Uncovering the first crowd-sourced project

Who were the hundreds of people around the world who helped create the Oxford English Dictionary in the nineteenth century? Most people think that Wikipedia was the first crowd-sourced project. But one hundred and fifty years earlier, the Oxford English Dictionary reached out to the public for help in its creation.

This project researches the people around the world who helped create the world's largest English dictionary by reading their local books and sending in example sentences on small “slips” of 4x6-inch paper. We investigate how the expertise of professionals was harnessed, as well as the industry of keen autodidacts, especially women. We apply network analysis and data visualizations to archival material to answer questions about sharing, ownership, and dissemination of ideas and knowledge in the nineteenth century.

Created by the Dictionary Lab

Dr Sarah Ogilvie

Dr. Sarah Ogilvie, founder of the Dictionary Lab

The Dictionary Lab is a research initiative at the University of Oxford that applies qualitative and quantitative analysis to the study of dictionaries and languages around the world.
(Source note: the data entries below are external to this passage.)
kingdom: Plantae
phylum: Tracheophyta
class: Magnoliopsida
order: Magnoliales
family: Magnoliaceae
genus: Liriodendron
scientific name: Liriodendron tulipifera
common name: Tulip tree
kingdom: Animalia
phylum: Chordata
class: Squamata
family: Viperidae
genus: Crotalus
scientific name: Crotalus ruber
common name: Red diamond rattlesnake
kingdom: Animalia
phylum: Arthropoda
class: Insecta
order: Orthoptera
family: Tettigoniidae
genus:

Originally set up at Stanford University and now based in the Faculty of Linguistics, Philology, and Phonetics at the University of Oxford, the Lab is open to Oxford students, academics, and collaborators beyond. In the spirit of digital humanities, many of our projects are collaborative and apply digital tools and methods (such as text analysis, data visualization, network analysis, graph theory, and machine learning) to dictionary data in order to ask new questions and create new knowledge.

Research at the Lab focusses on three main areas: research on the languages of the world by analyzing dictionary data; research on general lexicography and lexicology relating to all languages; and research on the history and creation of the Oxford English Dictionary. Often called ‘Forensic Dictionary Analysis', this methodology combines statistical, textual, contextual, and qualitative analyses to achieve a more comprehensive understanding of language, and the making and reception of dictionaries.